Work task:
Convert the lines of all the items below into a single numbered list, leaving out any blank lines.

Records:
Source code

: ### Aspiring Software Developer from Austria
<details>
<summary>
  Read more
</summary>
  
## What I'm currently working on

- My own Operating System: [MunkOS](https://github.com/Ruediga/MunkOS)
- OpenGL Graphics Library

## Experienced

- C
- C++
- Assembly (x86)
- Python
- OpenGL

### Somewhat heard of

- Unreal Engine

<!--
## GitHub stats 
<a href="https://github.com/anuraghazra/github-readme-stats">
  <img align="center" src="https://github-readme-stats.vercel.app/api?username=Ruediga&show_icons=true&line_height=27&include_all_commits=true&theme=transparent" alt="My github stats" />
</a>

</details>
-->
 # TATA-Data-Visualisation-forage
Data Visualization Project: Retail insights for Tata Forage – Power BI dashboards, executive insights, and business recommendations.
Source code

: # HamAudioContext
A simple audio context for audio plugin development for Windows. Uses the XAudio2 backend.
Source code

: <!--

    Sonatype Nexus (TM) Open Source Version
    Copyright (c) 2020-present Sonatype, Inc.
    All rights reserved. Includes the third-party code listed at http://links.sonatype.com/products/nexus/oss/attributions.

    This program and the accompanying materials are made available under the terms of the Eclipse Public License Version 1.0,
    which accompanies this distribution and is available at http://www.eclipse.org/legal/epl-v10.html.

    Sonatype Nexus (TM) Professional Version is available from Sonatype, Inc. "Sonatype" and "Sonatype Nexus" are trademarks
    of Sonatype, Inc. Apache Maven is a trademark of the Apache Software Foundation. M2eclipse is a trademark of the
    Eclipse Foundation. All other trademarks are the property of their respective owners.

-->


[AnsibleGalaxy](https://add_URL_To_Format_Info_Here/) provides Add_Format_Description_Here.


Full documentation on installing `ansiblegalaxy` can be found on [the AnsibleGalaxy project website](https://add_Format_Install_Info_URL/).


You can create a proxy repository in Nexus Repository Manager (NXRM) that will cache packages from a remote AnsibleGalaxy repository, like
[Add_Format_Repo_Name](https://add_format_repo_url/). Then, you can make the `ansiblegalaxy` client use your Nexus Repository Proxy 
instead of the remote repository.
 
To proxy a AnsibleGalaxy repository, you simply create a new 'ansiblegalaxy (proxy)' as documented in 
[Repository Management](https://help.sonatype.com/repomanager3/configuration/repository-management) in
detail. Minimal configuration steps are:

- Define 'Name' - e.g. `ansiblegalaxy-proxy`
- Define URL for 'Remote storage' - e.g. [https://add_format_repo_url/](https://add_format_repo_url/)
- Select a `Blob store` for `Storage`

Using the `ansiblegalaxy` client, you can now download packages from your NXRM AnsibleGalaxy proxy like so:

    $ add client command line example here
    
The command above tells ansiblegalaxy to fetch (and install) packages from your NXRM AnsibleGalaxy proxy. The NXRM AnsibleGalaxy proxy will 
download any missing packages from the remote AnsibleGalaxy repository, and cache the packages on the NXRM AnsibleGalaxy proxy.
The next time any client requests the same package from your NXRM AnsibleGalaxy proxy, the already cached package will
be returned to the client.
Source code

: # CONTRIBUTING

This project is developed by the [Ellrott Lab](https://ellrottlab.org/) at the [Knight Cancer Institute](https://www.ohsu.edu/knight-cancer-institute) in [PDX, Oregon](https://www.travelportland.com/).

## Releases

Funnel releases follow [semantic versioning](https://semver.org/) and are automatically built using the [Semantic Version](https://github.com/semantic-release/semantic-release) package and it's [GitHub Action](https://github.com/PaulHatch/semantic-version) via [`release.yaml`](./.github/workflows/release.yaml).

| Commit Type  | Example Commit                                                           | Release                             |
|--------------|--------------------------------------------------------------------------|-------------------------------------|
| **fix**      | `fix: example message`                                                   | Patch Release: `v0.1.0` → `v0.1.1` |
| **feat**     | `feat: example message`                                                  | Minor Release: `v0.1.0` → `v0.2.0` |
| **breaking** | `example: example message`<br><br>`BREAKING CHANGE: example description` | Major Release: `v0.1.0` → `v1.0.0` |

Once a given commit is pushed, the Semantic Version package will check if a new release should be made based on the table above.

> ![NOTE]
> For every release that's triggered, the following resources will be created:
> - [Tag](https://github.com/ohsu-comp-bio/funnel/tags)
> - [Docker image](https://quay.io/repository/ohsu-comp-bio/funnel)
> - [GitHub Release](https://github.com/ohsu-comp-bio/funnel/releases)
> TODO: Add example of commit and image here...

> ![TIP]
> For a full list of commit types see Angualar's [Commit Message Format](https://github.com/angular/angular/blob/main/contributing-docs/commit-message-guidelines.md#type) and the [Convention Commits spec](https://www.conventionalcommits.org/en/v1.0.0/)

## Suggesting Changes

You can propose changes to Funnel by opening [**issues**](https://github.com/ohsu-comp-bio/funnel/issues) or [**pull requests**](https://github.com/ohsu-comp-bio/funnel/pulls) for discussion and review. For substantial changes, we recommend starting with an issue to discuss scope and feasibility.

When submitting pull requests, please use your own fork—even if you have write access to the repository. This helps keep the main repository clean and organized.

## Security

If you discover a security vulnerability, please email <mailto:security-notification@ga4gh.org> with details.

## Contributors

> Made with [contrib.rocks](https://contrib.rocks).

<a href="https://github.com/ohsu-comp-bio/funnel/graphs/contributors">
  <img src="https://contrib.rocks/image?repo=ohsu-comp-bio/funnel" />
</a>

Result:
1. Source code
2. : ### Aspiring Software Developer from Austria
3. <details>
4. <summary>
5.   Read more
6. </summary>
7. ## What I'm currently working on
8. - My own Operating System: [MunkOS](https://github.com/Ruediga/MunkOS)
9. - OpenGL Graphics Library
10. ## Experienced
11. - C
12. - C++
13. - Assembly (x86)
14. - Python
15. - OpenGL
16. ### Somewhat heard of
17. - Unreal Engine
18. <!--
19. ## GitHub stats 
20. <a href="https://github.com/anuraghazra/github-readme-stats">
21.   <img align="center" src="https://github-readme-stats.vercel.app/api?username=Ruediga&show_icons=true&line_height=27&include_all_commits=true&theme=transparent" alt="My github stats" />
22. </a>
23. </details>
24. -->
25.  # TATA-Data-Visualisation-forage
26. Data Visualization Project: Retail insights for Tata Forage – Power BI dashboards, executive insights, and business recommendations.
27. Source code
28. : # HamAudioContext
29. A simple audio context for audio plugin development for Windows. Uses the XAudio2 backend.
30. Source code
31. : <!--
32.     Sonatype Nexus (TM) Open Source Version
33.     Copyright (c) 2020-present Sonatype, Inc.
34.     All rights reserved. Includes the third-party code listed at http://links.sonatype.com/products/nexus/oss/attributions.
35.     This program and the accompanying materials are made available under the terms of the Eclipse Public License Version 1.0,
36.     which accompanies this distribution and is available at http://www.eclipse.org/legal/epl-v10.html.
37.     Sonatype Nexus (TM) Professional Version is available from Sonatype, Inc. "Sonatype" and "Sonatype Nexus" are trademarks
38.     of Sonatype, Inc. Apache Maven is a trademark of the Apache Software Foundation. M2eclipse is a trademark of the
39.     Eclipse Foundation. All other trademarks are the property of their respective owners.
40. -->
41. [AnsibleGalaxy](https://add_URL_To_Format_Info_Here/) provides Add_Format_Description_Here.
42. Full documentation on installing `ansiblegalaxy` can be found on [the AnsibleGalaxy project website](https://add_Format_Install_Info_URL/).
43. You can create a proxy repository in Nexus Repository Manager (NXRM) that will cache packages from a remote AnsibleGalaxy repository, like
44. [Add_Format_Repo_Name](https://add_format_repo_url/). Then, you can make the `ansiblegalaxy` client use your Nexus Repository Proxy 
45. instead of the remote repository.
46. To proxy a AnsibleGalaxy repository, you simply create a new 'ansiblegalaxy (proxy)' as documented in 
47. [Repository Management](https://help.sonatype.com/repomanager3/configuration/repository-management) in
48. detail. Minimal configuration steps are:
49. - Define 'Name' - e.g. `ansiblegalaxy-proxy`
50. - Define URL for 'Remote storage' - e.g. [https://add_format_repo_url/](https://add_format_repo_url/)
51. - Select a `Blob store` for `Storage`
52. Using the `ansiblegalaxy` client, you can now download packages from your NXRM AnsibleGalaxy proxy like so:
53.     $ add client command line example here
54. The command above tells ansiblegalaxy to fetch (and install) packages from your NXRM AnsibleGalaxy proxy. The NXRM AnsibleGalaxy proxy will 
55. download any missing packages from the remote AnsibleGalaxy repository, and cache the packages on the NXRM AnsibleGalaxy proxy.
56. The next time any client requests the same package from your NXRM AnsibleGalaxy proxy, the already cached package will
57. be returned to the client.
58. Source code
59. : # CONTRIBUTING
60. This project is developed by the [Ellrott Lab](https://ellrottlab.org/) at the [Knight Cancer Institute](https://www.ohsu.edu/knight-cancer-institute) in [PDX, Oregon](https://www.travelportland.com/).
61. ## Releases
62. Funnel releases follow [semantic versioning](https://semver.org/) and are automatically built using the [Semantic Version](https://github.com/semantic-release/semantic-release) package and it's [GitHub Action](https://github.com/PaulHatch/semantic-version) via [`release.yaml`](./.github/workflows/release.yaml).
63. | Commit Type  | Example Commit                                                           | Release                             |
64. |--------------|--------------------------------------------------------------------------|-------------------------------------|
65. | **fix**      | `fix: example message`                                                   | Patch Release: `v0.1.0` → `v0.1.1` |
66. | **feat**     | `feat: example message`                                                  | Minor Release: `v0.1.0` → `v0.2.0` |
67. | **breaking** | `example: example message`<br><br>`BREAKING CHANGE: example description` | Major Release: `v0.1.0` → `v1.0.0` |
68. Once a given commit is pushed, the Semantic Version package will check if a new release should be made based on the table above.
69. > ![NOTE]
70. > For every release that's triggered, the following resources will be created:
71. > - [Tag](https://github.com/ohsu-comp-bio/funnel/tags)
72. > - [Docker image](https://quay.io/repository/ohsu-comp-bio/funnel)
73. > - [GitHub Release](https://github.com/ohsu-comp-bio/funnel/releases)
74. > TODO: Add example of commit and image here...
75. > ![TIP]
76. > For a full list of commit types see Angualar's [Commit Message Format](https://github.com/angular/angular/blob/main/contributing-docs/commit-message-guidelines.md#type) and the [Convention Commits spec](https://www.conventionalcommits.org/en/v1.0.0/)
77. ## Suggesting Changes
78. You can propose changes to Funnel by opening [**issues**](https://github.com/ohsu-comp-bio/funnel/issues) or [**pull requests**](https://github.com/ohsu-comp-bio/funnel/pulls) for discussion and review. For substantial changes, we recommend starting with an issue to discuss scope and feasibility.
79. When submitting pull requests, please use your own fork—even if you have write access to the repository. This helps keep the main repository clean and organized.
80. ## Security
81. If you discover a security vulnerability, please email <mailto:security-notification@ga4gh.org> with details.
82. ## Contributors
83. > Made with [contrib.rocks](https://contrib.rocks).
84. <a href="https://github.com/ohsu-comp-bio/funnel/graphs/contributors">
85.   <img src="https://contrib.rocks/image?repo=ohsu-comp-bio/funnel" />
86. </a>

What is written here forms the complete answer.